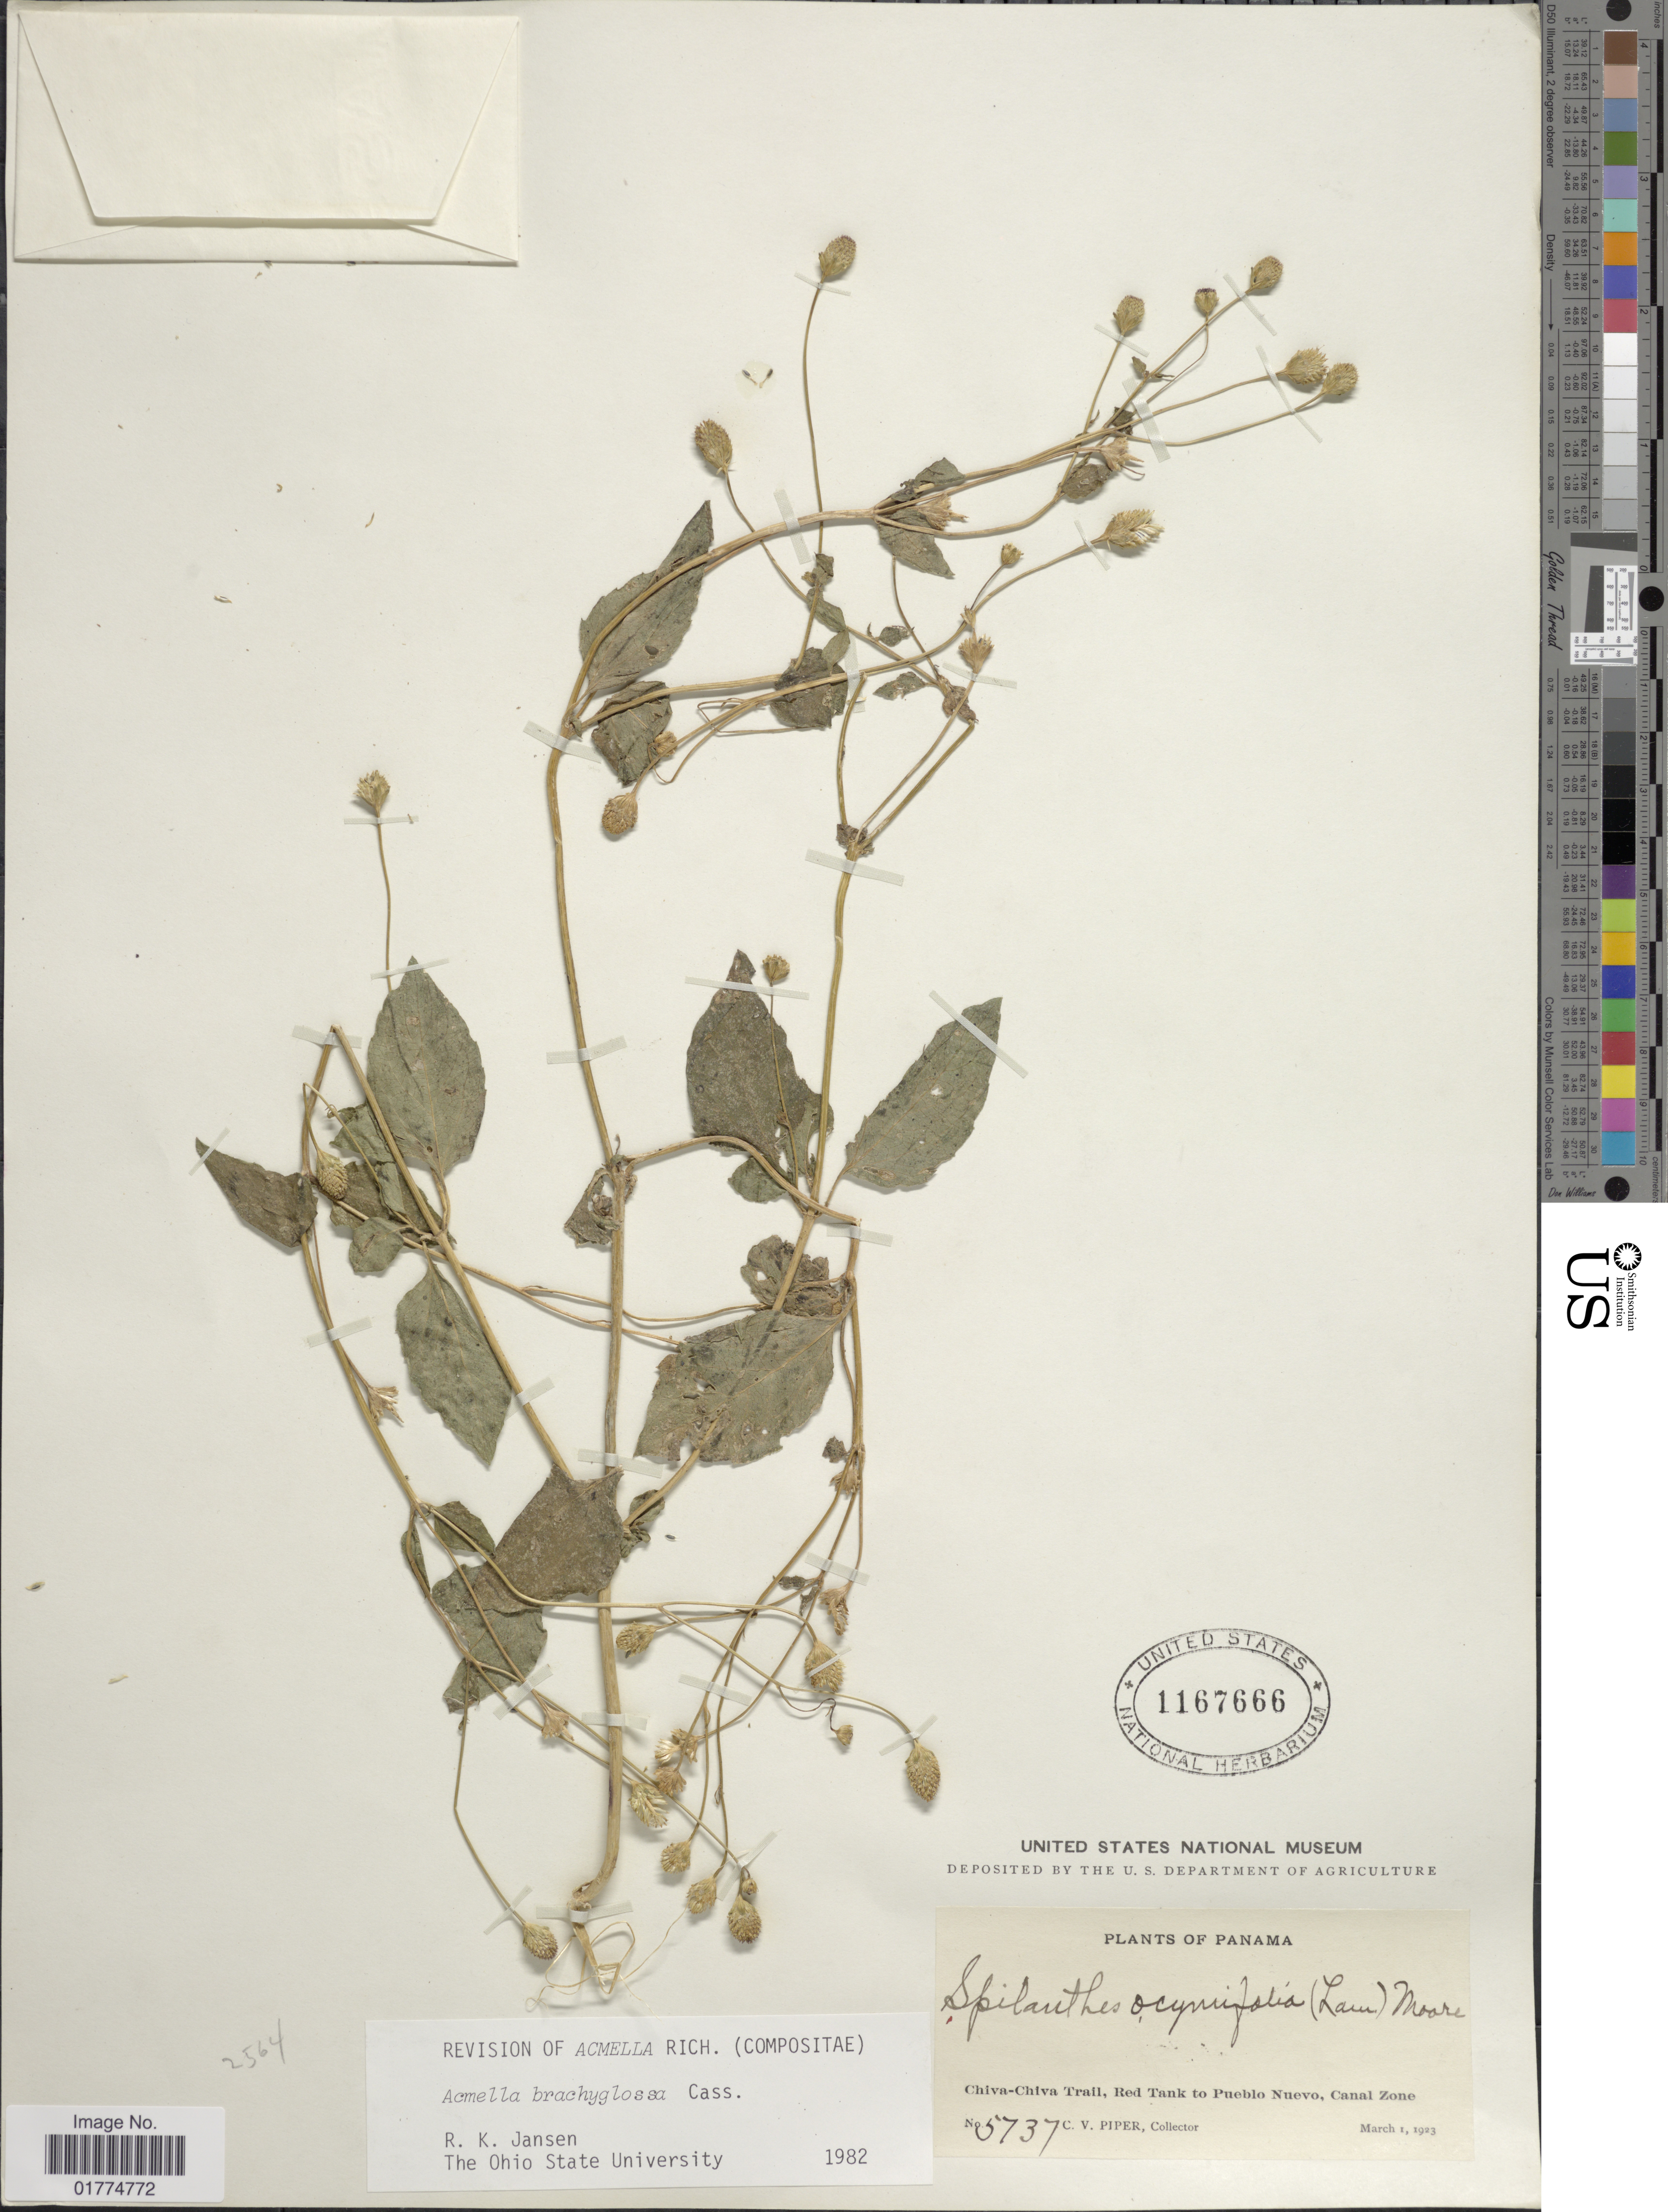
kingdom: Plantae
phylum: Tracheophyta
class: Magnoliopsida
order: Asterales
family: Asteraceae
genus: Acmella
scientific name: Acmella brachyglossa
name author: Cass.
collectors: C. V. Piper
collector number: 5737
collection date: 1923-03-01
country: Panama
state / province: Panamá / Panamá Oeste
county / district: Canal Zone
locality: Chiva-Chiva Trail, Red Tank to Pueblo Nuevo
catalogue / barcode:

_____

Task objective -> Retype all the lines in the entries above without changing a single character, but leave out the picture.

Solution for this problem ->
kingdom: Plantae
phylum: Tracheophyta
class: Magnoliopsida
order: Asterales
family: Asteraceae
genus: Acmella
scientific name: Acmella brachyglossa
name author: Cass.
collectors: C. V. Piper
collector number: 5737
collection date: 1923-03-01
country: Panama
state / province: Panamá / Panamá Oeste
county / district: Canal Zone
locality: Chiva-Chiva Trail, Red Tank to Pueblo Nuevo
catalogue / barcode:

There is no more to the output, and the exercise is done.